Ortadoğu ise petrol kaynakları açısından oldukça varlıklı olduğu halde gerçekte bu durumun da çok büyük ölçüde neden olduğu politik istikrarsızlıklar çok fazladır. Geçmişte Ortadoğu uluslararası stratejik mücadelelerinin en önemli merkezlerinden birisi olmuştur. Günümüzde de bu durum devam etmektedir. Öncelikle politik risklerin yüksek olduğu bu bölgede finansal ve ekonomik gelişme, potansiyelin altında kalmaktadır. Arap İsrail anlaşmazlıklarının bölgede yıllardır devam etmesi de istikrarsızlık oluşturmakta, ekonominin ve finansın yeterli düzeyde gelişmesini engellemektedir. Son yıllarda gelişmiş ülkeler tarafından tasarlanan Büyük Ortadoğu ve Arap Baharı projeleri Ortadoğu’yu daha karmaşık hale getirmiş ülkelere demokrasi getirme yerine karmaşa getirmiştir. Bazı Afrika ülkelerinin yapısı gereği Mısır, Libya, Tunus, Suriye gibi ülkeler tarihsel gelenekleri nedeniyle demokrasiyi yeterince kavrayamamış ve tutunduramamışlardır. Ayrıca söz konusu demokrasinin dış güçler tarafından empoze edilerek takvime bağlanması bu ülkelerde yeterince kabul görmemiş ve algılanamamıştır. Örneğin, Mısır’daki demokrasi getirme çalışması önce gerçekleşmiş görünümü vermiş daha sonra diktatörlük ile sonuçlanmıştır. Libya, Tunus ve Suriye’de demokrasi getirme çalışmaları karmaşıklığa neden olmuş ve hala bu karmaşa devam etmektedir. Dolayısıyla ekonomik kalkınma ve finansal gelişmelere çok büyük engel oluşturmaktadır.

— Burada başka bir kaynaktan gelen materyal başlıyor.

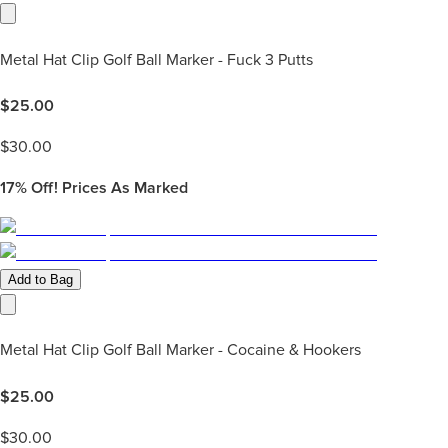
Metal Hat Clip Golf Ball Marker - Fuck 3 Putts
$
25.00
$
30.00
17%
Off! Prices As Marked
Add to Bag
Metal Hat Clip Golf Ball Marker - Cocaine & Hookers
$
25.00
$
30.00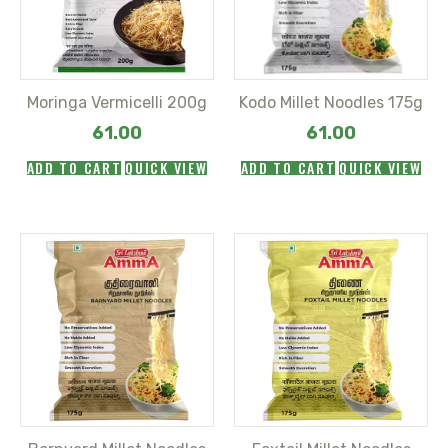
Moringa Vermicelli 200g
Kodo Millet Noodles 175g
61.00
61.00
ADD TO CART
QUICK VIEW
ADD TO CART
QUICK VIEW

İran, İsrail ve Türkiye’yi içeren yakın Doğu da karmaşık politik sorunlara sahiptir. İran’ın kendi bölgesinde ve Ortadoğu'da güç oluşturmak istemesi, İsrail düşmanlığı ve Türkiye ile politik konularda bazı anlaşmazlıklar yaşaması ekonomik ve finansal yönden gereksiz harcamalara neden olmaktadır. İsrail’in daha barışçı olarak yürütebileceği Filistin sorununun çözümü konusunda daha sert hareket tarzını belirlemesi orta ve Yakın Doğu’da ve dünyada sempatisinin azalmasına neden olması sonucu ekonomik ve finansal sistemleri tam olarak gelişmemektedir. Ortadoğu ve yakın Doğu'daki siyasi sorunların çözümlenmesi finansal ve ticari potansiyeli artıracaktır. Sonuç olarak, yakın gelecekte ticaret ve finansın kalbi Asya, Güney Amerika ve Afrika kıtalarında daha hızlı atmaya devam edecektir.